▸ **Brief 1**
In the Cape Town travel text, about how many sea creatures can visitors see up close at Two Oceans Aquarium?
▸ **Brief 2**
Write out the Cape Town travel text starting with "But Cape Town" and going on through "a clothing-optional spot.", replacing "Signal Hill" with "Lion's Head".
▸ **Brief 3**
Write the next part of the Cape Town travel text, picking up after its last sentence.

▸ **Text passage**
But Cape Town is more than just the mountain, which you’ll quickly discover once you’re back at sea level. You can visit the historical center of the city, Bo-Kaap, a neighborhood on the slopes of Signal Hill, to discover the sights, sounds and flavors of Cape Malay culture. Take a tour of Two Oceans Aquarium on the Victoria and Alfred Waterfront to get up close to some 3,000 of the southern hemisphere’s finest sea creatures. Wander Kirstenbosch National Botanical Garden to explore a biodiverse kingdom of forests and glades. And, of course, there’s a wide selection of beaches for every taste, from simple sunbathing to surfing havens—even a clothing-optional spot.
Wine and Wildlife
You don’t have to travel far from Cape Town to start drinking in the culture of South Africa. Soaring mountains spotted with vineyards and dotted with sparkling Cape Dutch towns and private game reserves, the Cape Winelands is South Africa’s largest and most striking wine region. Less than an hour from Cape Town, the wine trail beckons everyone from oenophiles to those who simply crave a refreshing glass of cabernet sauvignon.

▸ **Record set**

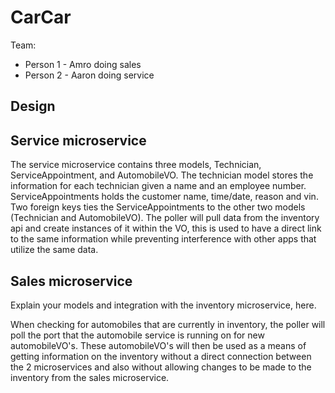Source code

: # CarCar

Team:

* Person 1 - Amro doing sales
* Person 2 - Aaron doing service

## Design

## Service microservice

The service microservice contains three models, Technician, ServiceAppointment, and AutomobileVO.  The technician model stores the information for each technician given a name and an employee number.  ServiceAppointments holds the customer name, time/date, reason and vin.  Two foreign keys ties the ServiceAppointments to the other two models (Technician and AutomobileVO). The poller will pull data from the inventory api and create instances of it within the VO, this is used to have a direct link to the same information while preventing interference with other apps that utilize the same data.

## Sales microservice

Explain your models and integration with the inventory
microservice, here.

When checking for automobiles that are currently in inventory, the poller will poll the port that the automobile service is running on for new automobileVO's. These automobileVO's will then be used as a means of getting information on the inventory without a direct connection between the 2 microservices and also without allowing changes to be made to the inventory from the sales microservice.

--

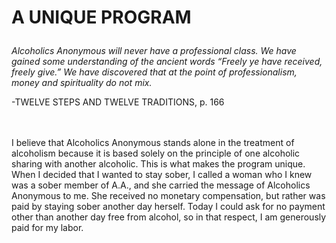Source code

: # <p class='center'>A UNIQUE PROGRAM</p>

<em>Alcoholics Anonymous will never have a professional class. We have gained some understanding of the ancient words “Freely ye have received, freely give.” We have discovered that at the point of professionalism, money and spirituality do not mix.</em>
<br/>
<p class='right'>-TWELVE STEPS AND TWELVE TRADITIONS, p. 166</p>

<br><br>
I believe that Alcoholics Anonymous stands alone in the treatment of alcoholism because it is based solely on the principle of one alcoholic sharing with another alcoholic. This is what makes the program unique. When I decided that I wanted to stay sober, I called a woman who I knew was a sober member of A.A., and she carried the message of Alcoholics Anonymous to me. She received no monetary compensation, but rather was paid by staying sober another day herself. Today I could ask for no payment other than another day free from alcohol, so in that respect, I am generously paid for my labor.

...

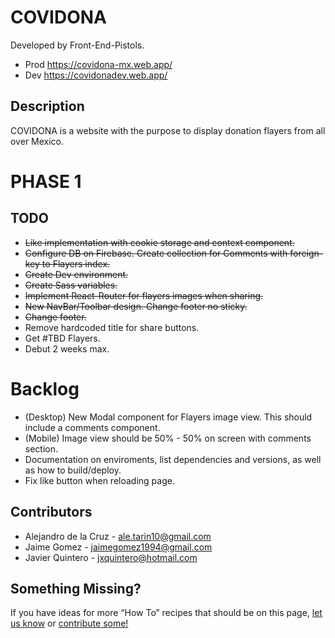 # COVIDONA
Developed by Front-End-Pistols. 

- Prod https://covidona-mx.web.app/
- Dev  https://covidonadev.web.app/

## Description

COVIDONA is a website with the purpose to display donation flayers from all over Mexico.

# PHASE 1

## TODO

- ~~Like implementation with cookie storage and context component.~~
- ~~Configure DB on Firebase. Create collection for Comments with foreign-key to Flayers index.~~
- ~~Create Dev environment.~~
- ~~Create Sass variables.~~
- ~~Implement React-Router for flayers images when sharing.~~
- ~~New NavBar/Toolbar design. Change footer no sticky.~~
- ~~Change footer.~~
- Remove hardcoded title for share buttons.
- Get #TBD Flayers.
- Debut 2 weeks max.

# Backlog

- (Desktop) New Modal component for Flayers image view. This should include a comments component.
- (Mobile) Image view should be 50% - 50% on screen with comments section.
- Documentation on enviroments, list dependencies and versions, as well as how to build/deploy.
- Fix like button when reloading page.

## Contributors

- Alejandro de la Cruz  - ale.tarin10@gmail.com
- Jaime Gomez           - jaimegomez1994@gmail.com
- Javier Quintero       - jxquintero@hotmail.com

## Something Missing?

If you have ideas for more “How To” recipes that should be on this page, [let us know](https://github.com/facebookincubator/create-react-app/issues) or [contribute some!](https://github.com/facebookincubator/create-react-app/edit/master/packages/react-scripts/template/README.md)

▸ **Output 1**
Some 3,000 of the southern hemisphere's finest sea creatures.

▸ **Output 2**
But Cape Town is more than just the mountain, which you’ll quickly discover once you’re back at sea level. You can visit the historical center of the city, Bo-Kaap, a neighborhood on the slopes of Lion's Head, to discover the sights, sounds and flavors of Cape Malay culture. Take a tour of Two Oceans Aquarium on the Victoria and Alfred Waterfront to get up close to some 3,000 of the southern hemisphere’s finest sea creatures. Wander Kirstenbosch National Botanical Garden to explore a biodiverse kingdom of forests and glades. And, of course, there’s a wide selection of beaches for every taste, from simple sunbathing to surfing havens—even a clothing-optional spot.

▸ **Output 3**
Start your tour in the charming rural town of Wellington in the Limietberg Valley, then sip your way through Paarl, Stellenbosch and Franschhoek, checking off several award-winning wineries along the way. Many towns here have daily tram tours that allow you to hop on and hop off as the tram circuits the local vineyards. Just be careful with all that hopping after you’ve spent the day sampling your share of the local vintages.
This gorgeous area also lends itself to more sober pursuits. You can traverse the mountainous terrain by foot, pedal, horse or even a wide-wheeled, non-motorized scooter that lets gravity do the work. Animal sanctuaries will put you in close proximity to lions and eagles, while art galleries proudly display works from talented locals. And, as with most celebrated wine regions, the cuisine is elevated to an art form. Babel Restaurant just outside of Franschhoek takes the farm-to-fork philosophy seriously, collecting fresh ingredients daily from the bountiful fruit and vegetable garden on the estate, which are then creatively served while you’re seated in a converted cow shed.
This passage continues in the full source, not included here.